At 1175, a determination is made whether any of the stamp regions overlap text any text in the underlying digital document. Responsive to a determination that there is overlap, at 1180 the generated line masks may be used to identify pixels of the overlapping stamp regions. Then, at 1190, the stamp(s) may be removed from the digital document. Responsive to a determination that there is no overlap, that is, that the stamp(s) occur in the digital document separately from the other text in the digital document (as is the case, for example, for one or more of the stamps in FIGS. 5, 6, and 7), at 1190 the stamps may be removed from the digital document in one of a number of known techniques, including either color filtering or line masking as discussed earlier, or by other masking and/or pixel removal techniques.


After stamp removal at 1190, in an embodiment the digital document that remains may be a form that may be used in form recognition or processing, or in training of the deep learning model that is used for stamp localization and overlapping text removal.


It should be noted that while the flow chart of FIG. 11 shows an exemplary sequence of operation, the invention is not limited to the specific sequence shown. Various elements in FIG. 11 may be performed in parallel, or in otherwise different sequences from the one that the embodiment of FIG. 11 depicts. In addition, a deep learning system according to embodiments may be able to determine that, for some digital documents, the appropriate mixture of stamp masking and line masking may be performed. For some digital documents, line masking may not be necessary, and so may be omitted. In such circumstances, only stamp masking may be necessary. For other digital documents, stamp masking may not be possible, and so may be omitted. In such circumstances, only line masking may be performed.
——
- [REQUIREMENTS]:
**A)** Using the stamp-removal passage, answer each question:
(i) What is used at 1180 to identify pixels of overlapping stamp regions?
(ii) After stamp removal at 1190, what uses may the remaining digital document serve?
(iii) What may be performed when stamp masking is not possible for a digital document?
**B)** Translate this sentence from the stamp-removal passage into French: "For some digital documents, line masking may not be necessary, and so may be omitted."
**C)** Summarize the stamp-removal passage in two sentences.
The material after this passage stands apart from it.

- [AVAILABLE DATA]:
——
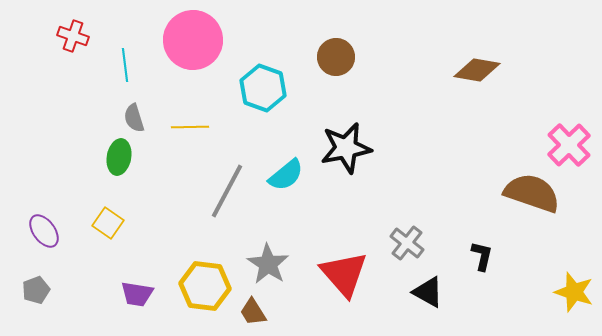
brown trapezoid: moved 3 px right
——
- [ANSWERS]:
**A)**
(i) The generated line masks.
(ii) It may be a form used in form recognition or processing, or in training the deep learning model used for stamp localization and overlapping text removal.
(iii) Only line masking.

**B)** Pour certains documents numériques, le masquage de lignes peut ne pas être nécessaire et peut donc être omis.

**C)** The passage explains that stamp regions are checked for overlap with text in a digital document: where they overlap, generated line masks identify the stamp pixels before removal, and where they do not, the stamps are removed by known techniques such as color filtering or line masking. The remaining document may then be used for form recognition or for training the deep learning model, the steps of FIG. 11 need not follow the sequence shown, and a deep learning system may choose the appropriate mixture of stamp masking and line masking for each document.